For `n = 3`, we are in the 3rd energy level.

• In the `n = 3` level, we have the values `color(green)(l = 0, 1)`, and `color(green)(2)` available, as `bb(l_max = n - 1)` and `n - 1 = 2`.

Therefore, we have the `bb(3s)`, `bb(3p)`, and `bb(3d)` orbitals available (`l = 0 harr s`, `l = 1 harr p`, `l = 2 harr d`).

• For `m_l = pm1`, we have exactly two specified orbitals (each orbital corresponds to one `m_l`) for a given `bbl`. Now we examine each `l` and see what restriction `m_l = pm1` places on our set of orbitals.

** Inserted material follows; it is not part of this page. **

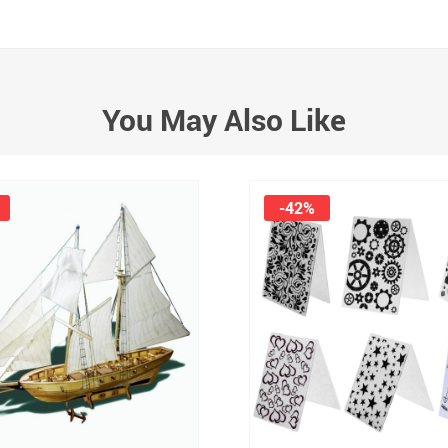
You May Also Like
-42%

For `color(green)(l = 0)`, `m_l = pm1` is not valid because it falls outside the range of `l` (we see that `pm1` is not in the "range" of `0`). So, disregard this for the `3s` orbitals, because specifying `m_l = pm1` has disallowed the `3s` orbital, whose `m_l = bb(0)`.

For `color(green)(l = 1)`, `m_l = pm1` is valid, since we would have allowed `m_l = {-1,0,+1}`. So we include two of the `3p` orbitals.

For `color(green)(l = 2)`, `m_l = pm1` is also valid, since we would have allowed `m_l = {-2,-1,0,+1,+2}`. So we include two of the `3d` orbitals.

• For `m_s = +"1/2"`, it just says that we specify a single electron with spin "up" of magnitude `"1/2"`. (Ordinarily `m_s` could have been `pm"1/2"`.)

As a result, our set of orbitals and electron(s) includes:

• Two `3p` orbitals (one corresponds to `m_l = -1`, the other `m_l = +1`)
• Two `3d` orbitals (one corresponds to `m_l = -1`, the other `m_l = +1`)
• One spin-up electron in each (`m_s = +"1/2"`).

Therefore, we have an (isolated, theoretical) configuration of `3p^2 3d^2`, or four electrons.